* [Selected extract]

* * * * * * * * *

The right to live

A few days ago I returned from Minsk, which hosted the European Championship of the rapid chess and blitz. The organizers have made ​​every effort to arrange this event: the organization, technical equipment and the media coverage were beyond praise. Hundreds of chess tables put in the great hall of the Minsk Sports Palace were equipped with sensors to detect the moves of the rivals online in the internet.

Chess, especially rapid, have not had such success in Belarus for quite a long time. However, the Championship was worth it: more than 1200 participants from 30 countries came to the Belarusian capital. Among them were the strongest masters, whose play brings a true delight to the chess fans.

I am sure that Minsk has proved itself as a worthy rival to Warsaw and Wroclaw (where the Championships were held in the recent years). In addition, this city has major advantages. Having the infrastructure, level of comfort and cosy architectural style that the Europeans are accustomed to; it provides its facilities that are much cheaper than in the European Union cities. Which this is very important for the players.
Thus, I think that the dream of the President of Belarus Alexander Lukashenko- to annually hold the major international championship in Minsk could be realized.
Visiting more than a hundred countries every year, I often go to Belarus. By the way, this time I with President Lukashenko agreed on the introduction of chess into the curriculum in a number of Belarusian schools. This country is not like the others. However, it is not because, as for some reason some consider in Russia, Belarus is forever stuck in the Soviet 80s.
On the contrary, the country is developing dynamically. I see the new positive changes every time I come here. Before the Minsk Championship, I had been to Italy and Greece and I can say that Belarus exceeds the quality of life of citizens of those countries without yielding to their level of the technological development. If I had to describe this advantage in one sentence, I would say that Belarussians are featured by their relaxed confidence in the future.

I do not want to say that the citizens of Belarus eat of gold plates and drive around in Lamborghinis. There, as in all countries with a market economy, are those who are rich and those who are poor. However, I could feel the care for the fellow human beings everywhere.
Something like that I felt in Libya, where I was shown the districts of the new buildings, which were made by the orders of Muammar Gaddafi for honeymooners. The newlyweds were given the local flats to be paid for in instalments on the concessional terms, thus the young families instantly get the solid foundation.
I do not know if there is such a practice in Belarus. But I know that they follow the right direction, which can be determined as taking care of the most important human right - the right to live.
Visiting the completely different countries from Libya and Afghanistan to Germany and the United States, I became convinced that actually this is the only right that really concerns people. Lukashenko and his team were able to implement the policy when the people see that they are really cared for.

* * * * * * * * *

* [Record extracts]
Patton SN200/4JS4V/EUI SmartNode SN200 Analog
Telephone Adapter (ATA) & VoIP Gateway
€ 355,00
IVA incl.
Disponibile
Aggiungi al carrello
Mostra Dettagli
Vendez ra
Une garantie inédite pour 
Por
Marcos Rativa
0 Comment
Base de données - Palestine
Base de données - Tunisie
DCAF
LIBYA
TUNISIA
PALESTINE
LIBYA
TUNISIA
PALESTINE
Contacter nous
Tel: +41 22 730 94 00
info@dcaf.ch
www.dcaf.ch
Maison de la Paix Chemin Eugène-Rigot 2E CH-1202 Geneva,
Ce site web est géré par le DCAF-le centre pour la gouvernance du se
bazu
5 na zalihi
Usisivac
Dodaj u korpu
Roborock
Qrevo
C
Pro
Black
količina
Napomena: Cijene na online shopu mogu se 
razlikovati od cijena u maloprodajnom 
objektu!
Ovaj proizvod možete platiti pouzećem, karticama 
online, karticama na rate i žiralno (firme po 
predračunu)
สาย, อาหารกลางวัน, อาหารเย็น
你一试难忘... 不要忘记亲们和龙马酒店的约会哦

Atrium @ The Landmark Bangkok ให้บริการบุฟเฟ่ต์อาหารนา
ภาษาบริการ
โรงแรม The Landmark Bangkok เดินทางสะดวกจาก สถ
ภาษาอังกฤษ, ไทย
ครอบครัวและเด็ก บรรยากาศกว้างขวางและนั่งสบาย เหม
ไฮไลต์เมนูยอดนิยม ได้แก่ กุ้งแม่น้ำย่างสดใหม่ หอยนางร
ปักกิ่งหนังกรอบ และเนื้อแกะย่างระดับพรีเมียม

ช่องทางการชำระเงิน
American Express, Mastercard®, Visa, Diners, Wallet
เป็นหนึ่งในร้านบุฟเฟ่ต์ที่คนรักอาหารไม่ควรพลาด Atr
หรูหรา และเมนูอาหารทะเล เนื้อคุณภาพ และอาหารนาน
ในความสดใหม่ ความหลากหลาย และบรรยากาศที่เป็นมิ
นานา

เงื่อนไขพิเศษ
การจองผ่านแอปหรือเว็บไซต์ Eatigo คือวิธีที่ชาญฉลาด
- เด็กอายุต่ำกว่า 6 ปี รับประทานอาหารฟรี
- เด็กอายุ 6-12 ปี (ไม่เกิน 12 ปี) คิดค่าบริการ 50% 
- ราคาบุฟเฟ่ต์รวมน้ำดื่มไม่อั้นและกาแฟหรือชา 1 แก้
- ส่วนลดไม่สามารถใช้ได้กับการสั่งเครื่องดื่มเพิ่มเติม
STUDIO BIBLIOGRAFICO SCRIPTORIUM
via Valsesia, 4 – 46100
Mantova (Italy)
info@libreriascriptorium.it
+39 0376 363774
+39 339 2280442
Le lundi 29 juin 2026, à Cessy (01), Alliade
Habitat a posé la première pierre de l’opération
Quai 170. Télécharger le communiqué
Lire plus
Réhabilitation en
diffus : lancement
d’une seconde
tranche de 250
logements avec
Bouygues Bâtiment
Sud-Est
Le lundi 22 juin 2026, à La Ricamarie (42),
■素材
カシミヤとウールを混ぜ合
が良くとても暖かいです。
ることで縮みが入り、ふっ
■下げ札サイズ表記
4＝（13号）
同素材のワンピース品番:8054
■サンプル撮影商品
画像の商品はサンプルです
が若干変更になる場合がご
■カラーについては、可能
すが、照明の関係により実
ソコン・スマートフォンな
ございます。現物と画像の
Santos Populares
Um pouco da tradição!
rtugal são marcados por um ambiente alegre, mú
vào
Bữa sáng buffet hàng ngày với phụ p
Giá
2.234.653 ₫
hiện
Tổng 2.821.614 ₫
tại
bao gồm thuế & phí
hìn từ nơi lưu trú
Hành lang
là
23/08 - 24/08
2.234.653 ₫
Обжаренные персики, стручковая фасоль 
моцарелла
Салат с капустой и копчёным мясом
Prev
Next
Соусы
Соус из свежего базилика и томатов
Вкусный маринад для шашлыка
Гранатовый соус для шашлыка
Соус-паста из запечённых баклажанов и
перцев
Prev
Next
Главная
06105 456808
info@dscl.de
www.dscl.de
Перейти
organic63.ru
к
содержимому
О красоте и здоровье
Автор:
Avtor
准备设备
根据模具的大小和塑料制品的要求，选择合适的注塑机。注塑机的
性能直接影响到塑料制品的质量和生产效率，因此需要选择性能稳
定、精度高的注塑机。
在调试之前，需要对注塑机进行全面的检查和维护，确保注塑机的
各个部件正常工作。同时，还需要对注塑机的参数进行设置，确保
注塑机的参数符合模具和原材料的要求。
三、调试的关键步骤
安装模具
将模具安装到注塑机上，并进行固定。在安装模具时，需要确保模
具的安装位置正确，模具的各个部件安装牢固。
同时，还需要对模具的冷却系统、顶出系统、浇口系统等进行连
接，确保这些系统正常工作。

* * * * * * * * *

* [Problem set]
1/ Give again the passage of the Minsk chess championship piece from "I do not want" up to and including "the solid foundation.".
2/ Answer these questions from the Minsk chess championship piece.
(a) In which building's great hall were the hundreds of chess tables set up?
(b) How many participants came to the Championship, and from how many countries?
(c) For whom were the new building districts in Libya made?

* [Answers for the tasks]
1/
I do not want to say that the citizens of Belarus eat of gold plates and drive around in Lamborghinis. There, as in all countries with a market economy, are those who are rich and those who are poor. However, I could feel the care for the fellow human beings everywhere.
Something like that I felt in Libya, where I was shown the districts of the new buildings, which were made by the orders of Muammar Gaddafi for honeymooners. The newlyweds were given the local flats to be paid for in instalments on the concessional terms, thus the young families instantly get the solid foundation.

2/
(a) The Minsk Sports Palace.
(b) More than 1200 participants from 30 countries.
(c) For honeymooners.